'''

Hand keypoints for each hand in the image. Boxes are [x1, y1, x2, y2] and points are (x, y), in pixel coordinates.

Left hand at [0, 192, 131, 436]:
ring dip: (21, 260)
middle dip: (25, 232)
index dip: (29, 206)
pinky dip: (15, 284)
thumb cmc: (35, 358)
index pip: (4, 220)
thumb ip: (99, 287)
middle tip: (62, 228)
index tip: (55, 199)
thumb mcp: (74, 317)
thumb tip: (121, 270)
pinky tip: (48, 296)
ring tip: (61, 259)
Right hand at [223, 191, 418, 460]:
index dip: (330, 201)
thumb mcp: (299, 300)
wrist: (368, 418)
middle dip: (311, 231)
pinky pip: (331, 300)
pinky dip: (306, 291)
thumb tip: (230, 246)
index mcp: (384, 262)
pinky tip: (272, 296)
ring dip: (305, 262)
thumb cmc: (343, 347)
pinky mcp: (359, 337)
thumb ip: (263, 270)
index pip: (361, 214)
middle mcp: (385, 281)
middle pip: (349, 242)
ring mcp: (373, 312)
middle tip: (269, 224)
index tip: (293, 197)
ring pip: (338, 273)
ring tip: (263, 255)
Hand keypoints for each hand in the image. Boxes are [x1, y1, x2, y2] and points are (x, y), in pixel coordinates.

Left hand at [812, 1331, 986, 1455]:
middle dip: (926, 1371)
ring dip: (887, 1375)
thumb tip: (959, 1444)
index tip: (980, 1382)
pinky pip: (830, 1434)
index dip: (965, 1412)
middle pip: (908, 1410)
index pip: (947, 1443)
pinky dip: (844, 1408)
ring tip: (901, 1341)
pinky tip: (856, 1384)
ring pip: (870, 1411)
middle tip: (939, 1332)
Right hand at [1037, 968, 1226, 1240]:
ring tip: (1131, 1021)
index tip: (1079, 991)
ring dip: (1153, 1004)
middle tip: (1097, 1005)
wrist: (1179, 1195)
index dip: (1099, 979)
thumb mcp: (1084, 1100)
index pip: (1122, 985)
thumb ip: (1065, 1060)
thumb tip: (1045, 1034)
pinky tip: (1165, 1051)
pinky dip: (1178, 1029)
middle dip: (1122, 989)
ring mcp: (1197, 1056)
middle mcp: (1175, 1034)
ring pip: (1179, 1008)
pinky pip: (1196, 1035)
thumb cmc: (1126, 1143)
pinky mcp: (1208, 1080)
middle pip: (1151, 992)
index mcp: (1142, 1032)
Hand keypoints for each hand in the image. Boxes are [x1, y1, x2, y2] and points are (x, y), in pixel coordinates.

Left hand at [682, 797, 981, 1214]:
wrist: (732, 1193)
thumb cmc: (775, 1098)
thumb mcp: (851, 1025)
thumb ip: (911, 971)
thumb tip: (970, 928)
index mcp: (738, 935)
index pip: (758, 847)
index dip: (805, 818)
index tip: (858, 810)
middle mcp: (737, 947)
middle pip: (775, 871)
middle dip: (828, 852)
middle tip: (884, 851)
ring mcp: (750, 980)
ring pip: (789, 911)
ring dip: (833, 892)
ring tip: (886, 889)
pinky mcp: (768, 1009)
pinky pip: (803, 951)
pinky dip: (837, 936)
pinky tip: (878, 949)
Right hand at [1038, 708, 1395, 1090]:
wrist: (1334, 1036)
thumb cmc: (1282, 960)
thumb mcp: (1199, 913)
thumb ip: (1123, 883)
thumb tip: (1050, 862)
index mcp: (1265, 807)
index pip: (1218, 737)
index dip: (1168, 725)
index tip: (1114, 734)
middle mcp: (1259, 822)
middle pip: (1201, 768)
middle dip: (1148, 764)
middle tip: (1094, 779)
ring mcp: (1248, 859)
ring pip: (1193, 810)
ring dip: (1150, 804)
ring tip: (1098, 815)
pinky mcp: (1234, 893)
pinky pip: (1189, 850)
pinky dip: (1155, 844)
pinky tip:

'''

• REQUIRED WORK:
Transcribe all of the material exactly as it was written.

• RESPONSE TO THIS EXERCISE:
Hand keypoints for each hand in the image. Boxes are [x1, y1, x2, y2] and points are (x, y), in pixel coordinates.

Left hand at [0, 192, 131, 436]:
ring dip: (21, 260)
middle dip: (25, 232)
index dip: (29, 206)
pinky dip: (15, 284)
thumb cmc: (35, 358)
index pip: (4, 220)
thumb ip: (99, 287)
middle tip: (62, 228)
index tip: (55, 199)
thumb mcp: (74, 317)
thumb tip: (121, 270)
pinky tip: (48, 296)
ring tip: (61, 259)
Right hand at [223, 191, 418, 460]:
index dip: (330, 201)
thumb mcp: (299, 300)
wrist: (368, 418)
middle dip: (311, 231)
pinky pip: (331, 300)
pinky dip: (306, 291)
thumb tip: (230, 246)
index mcp: (384, 262)
pinky tip: (272, 296)
ring dip: (305, 262)
thumb cmc: (343, 347)
pinky mcp: (359, 337)
thumb ip: (263, 270)
index pip: (361, 214)
middle mcp: (385, 281)
middle pip: (349, 242)
ring mcp: (373, 312)
middle tip: (269, 224)
index tip: (293, 197)
ring pip: (338, 273)
ring tip: (263, 255)
Hand keypoints for each hand in the image. Boxes are [x1, y1, x2, y2] and points are (x, y), in pixel coordinates.

Left hand at [812, 1331, 986, 1455]:
middle dip: (926, 1371)
ring dip: (887, 1375)
thumb tip: (959, 1444)
index tip: (980, 1382)
pinky pip: (830, 1434)
index dip: (965, 1412)
middle pip: (908, 1410)
index pip: (947, 1443)
pinky dip: (844, 1408)
ring tip: (901, 1341)
pinky tip: (856, 1384)
ring pip: (870, 1411)
middle tip: (939, 1332)
Right hand at [1037, 968, 1226, 1240]:
ring tip: (1131, 1021)
index tip: (1079, 991)
ring dip: (1153, 1004)
middle tip: (1097, 1005)
wrist: (1179, 1195)
index dip: (1099, 979)
thumb mcp: (1084, 1100)
index pip: (1122, 985)
thumb ip: (1065, 1060)
thumb tip: (1045, 1034)
pinky tip: (1165, 1051)
pinky dip: (1178, 1029)
middle dip: (1122, 989)
ring mcp: (1197, 1056)
middle mcp: (1175, 1034)
ring pip: (1179, 1008)
pinky pip: (1196, 1035)
thumb cmc: (1126, 1143)
pinky mcp: (1208, 1080)
middle pip: (1151, 992)
index mcp: (1142, 1032)
Hand keypoints for each hand in the image. Boxes are [x1, y1, x2, y2] and points are (x, y), in pixel coordinates.

Left hand at [682, 797, 981, 1214]:
wrist: (732, 1193)
thumb cmc: (775, 1098)
thumb mcp: (851, 1025)
thumb ip: (911, 971)
thumb tip: (970, 928)
index mcp: (738, 935)
index pip: (758, 847)
index dip: (805, 818)
index tip: (858, 810)
middle mcp: (737, 947)
middle pip: (775, 871)
middle dip: (828, 852)
middle tip: (884, 851)
ring mcp: (750, 980)
ring pip: (789, 911)
ring dip: (833, 892)
ring tip: (886, 889)
pinky mcp: (768, 1009)
pinky pip: (803, 951)
pinky dip: (837, 936)
pinky tip: (878, 949)
Right hand at [1038, 708, 1395, 1090]:
wrist: (1334, 1036)
thumb cmc: (1282, 960)
thumb mcp: (1199, 913)
thumb ip: (1123, 883)
thumb tip: (1050, 862)
index mcp: (1265, 807)
index pip: (1218, 737)
index dip: (1168, 725)
index tip: (1114, 734)
middle mcp: (1259, 822)
middle pip: (1201, 768)
middle dip: (1148, 764)
middle tip: (1094, 779)
ring mcp: (1248, 859)
ring pip: (1193, 810)
ring dip: (1150, 804)
ring tip: (1098, 815)
pinky mcp: (1234, 893)
pinky pip: (1189, 850)
pinky dip: (1155, 844)
pinky tip:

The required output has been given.